Specifically, Americans will have a 4-1 majority on the board of TikTok Global, while ByteDance shareholders — which include American, Chinese and international investors — will own a majority of shares in the company. Oracle will own 12.5% of TikTok Global, and Walmart will own 7.5%. ByteDance retains some control over the product’s core intellectual property.
In other words, Americans will not have total control of the company from a governance, ownership, or technology standpoint.
What Oracle gets
According to people familiar with the matter, Oracle’s role in the deal is primarily focused on providing cloud and security services for TikTok Global. Oracle could see a nice return on its investment when TikTok Global goes public in the U.S. within a year, which is also part of the deal. But TikTok Global’s IPO could be delayed due to market conditions, one of the people said. The valuation of the deal Trump has approved is about $50 billion, and Oracle will have 12.5% of that. Oracle has not yet said how much it would pay for that stake.

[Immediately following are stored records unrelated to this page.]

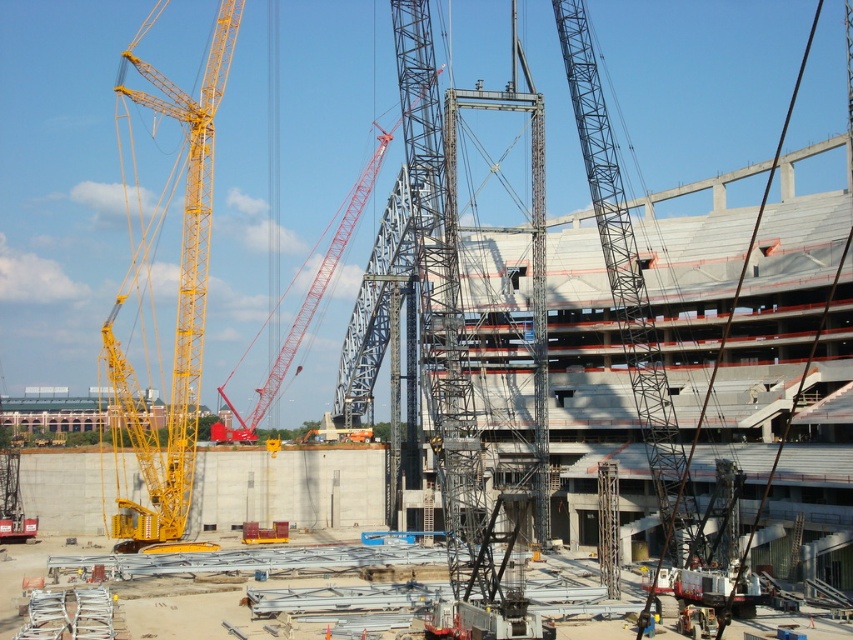
You are an inspector standing at the edge of the construction site. You need to determine if the red metallic crane at center can be safely moved past the dark blue uniform at center without damaging either. Based on their widths, can this be done?

The red metallic crane at center is wider than the dark blue uniform at center, so moving the crane past the uniform may require careful maneuvering to avoid collision, as the crane is wider and could potentially hit the uniform if not aligned properly.

You are an engineer inspecting a construction site. You notice a yellow metallic crane at left and a dark blue uniform at center. Which object is larger in size?

The yellow metallic crane at left is bigger than the dark blue uniform at center.

You are an engineer observing the construction site. You notice the yellow metallic crane at left and the metallic gray crane at center. Which crane is positioned higher in the air compared to the other?

The yellow metallic crane at left is positioned higher in the air than the metallic gray crane at center because it is above it.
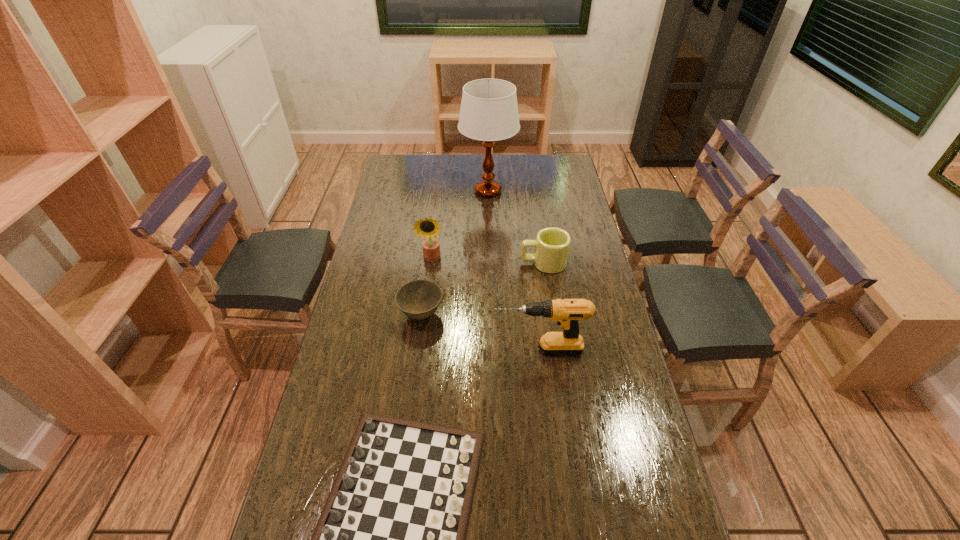
You are a GUI agent. You are given a task and a screenshot of the screen. Output one action in this format:
    pyautogui.click(x=<x>, y=<y>)
    Task: Click on the tallest object
    The width and height of the screenshot is (960, 540).
    Given the screenshot: What is the action you would take?
    pyautogui.click(x=489, y=112)

At what (x,y) coordinates should I click in order to perform the action: click on table lamp. Please return your answer as a coordinate pair (x, y). This screenshot has width=960, height=540. Looking at the image, I should click on (489, 112).

Where is `sunflower`? This screenshot has width=960, height=540. sunflower is located at coordinates (428, 227).

This screenshot has height=540, width=960. I want to click on drill, so click(567, 312).

Locate an element on the screen. The height and width of the screenshot is (540, 960). the third shortest object is located at coordinates (552, 245).

At what (x,y) coordinates should I click in order to perform the action: click on the third nearest object. Please return your answer as a coordinate pair (x, y). The image size is (960, 540). Looking at the image, I should click on [x=419, y=299].

In order to click on the second shortest object in this screenshot , I will do `click(419, 299)`.

I want to click on vacant space located 0.100m on the back of the tallest object, so click(x=488, y=165).

Find the location of a particular element. The image size is (960, 540). vacant space situated on the face of the sunflower is located at coordinates (420, 356).

At what (x,y) coordinates should I click in order to perform the action: click on free space located 0.060m at the tip of the drill. Please return your answer as a coordinate pair (x, y). Looking at the image, I should click on (473, 350).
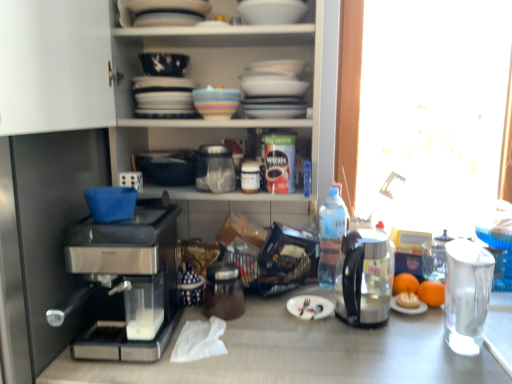
Question: Does matte black bowl at upper center lie in front of silver metallic fork at center?

Choices:
 (A) no
 (B) yes

Answer: (A)

Question: Can you confirm if matte black bowl at upper center is smaller than silver metallic fork at center?

Choices:
 (A) yes
 (B) no

Answer: (B)

Question: Is matte black bowl at upper center next to silver metallic fork at center?

Choices:
 (A) no
 (B) yes

Answer: (A)

Question: Is matte black bowl at upper center facing away from silver metallic fork at center?

Choices:
 (A) yes
 (B) no

Answer: (B)

Question: From a real-world perspective, is matte black bowl at upper center positioned over silver metallic fork at center based on gravity?

Choices:
 (A) yes
 (B) no

Answer: (A)

Question: Is silver metallic fork at center surrounded by matte black bowl at upper center?

Choices:
 (A) no
 (B) yes

Answer: (A)

Question: Is sleek metallic coffee maker at left thinner than transparent glass coffee pot at right?

Choices:
 (A) yes
 (B) no

Answer: (B)

Question: Does sleek metallic coffee maker at left touch transparent glass coffee pot at right?

Choices:
 (A) no
 (B) yes

Answer: (A)

Question: Is sleek metallic coffee maker at left taller than transparent glass coffee pot at right?

Choices:
 (A) no
 (B) yes

Answer: (B)

Question: Is there a large distance between sleek metallic coffee maker at left and transparent glass coffee pot at right?

Choices:
 (A) no
 (B) yes

Answer: (A)

Question: Can you confirm if sleek metallic coffee maker at left is wider than transparent glass coffee pot at right?

Choices:
 (A) yes
 (B) no

Answer: (A)

Question: Does sleek metallic coffee maker at left turn towards transparent glass coffee pot at right?

Choices:
 (A) yes
 (B) no

Answer: (B)

Question: Does transparent plastic bottle at right, the 3th bottle viewed from the front, have a larger size compared to orange matte at right, arranged as the 1th orange when viewed from the right?

Choices:
 (A) yes
 (B) no

Answer: (A)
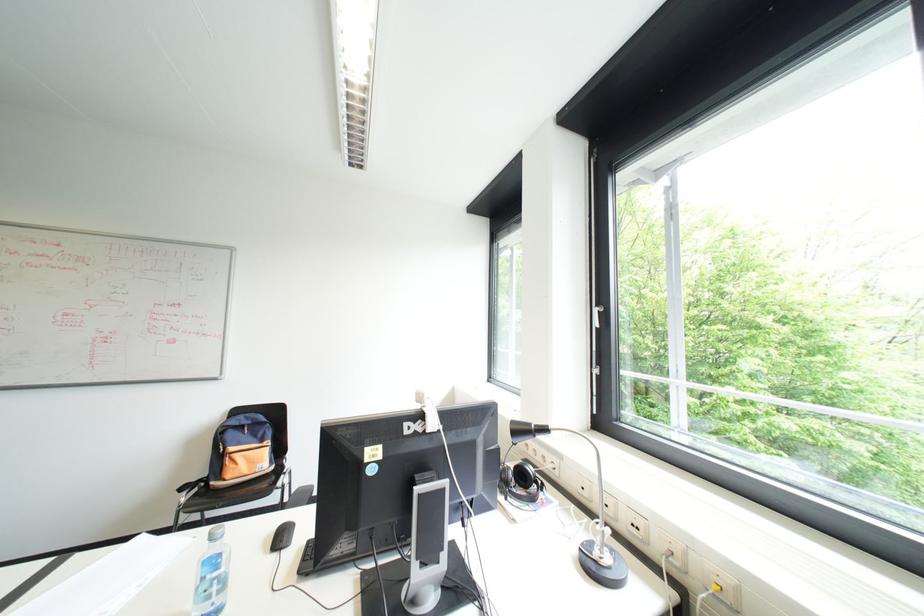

But most important to Oracle is using its TikTok deal to show its prowess in cloud computing, a market dominated by Amazon Web Services (AWS) and Microsoft‘s Azure. Oracle earlier this year landed a buzzy new cloud contract with Zoom, and hopes to use the TikTok deal as another model to provide security and cloud services to other companies down the road. Oracle will move TikTok’s services from other clouds run by Alibaba and Google to Oracle’s cloud, according to a person familiar with the deal.
Oracle also isn’t interested in managing TikTok’s business, sources said. But Walmart would have more of a say in TikTok Global thanks to its board seat and commitment to beef up TikTok’s e-commerce tools as part of its investment.
Waiting on China
The Chinese government will still have to approve the deal, thanks to the country’s update to its technology export bans that would require ByteDance to obtain a license from China before it can sell TikTok’s algorithms and AI technology to a U.S. company.
But people familiar with the deal said they expect China to approve it because they believe it’s structured to work around the latest tech export latest rules.
–CNBC’s Julia Boorstin contributed to this report.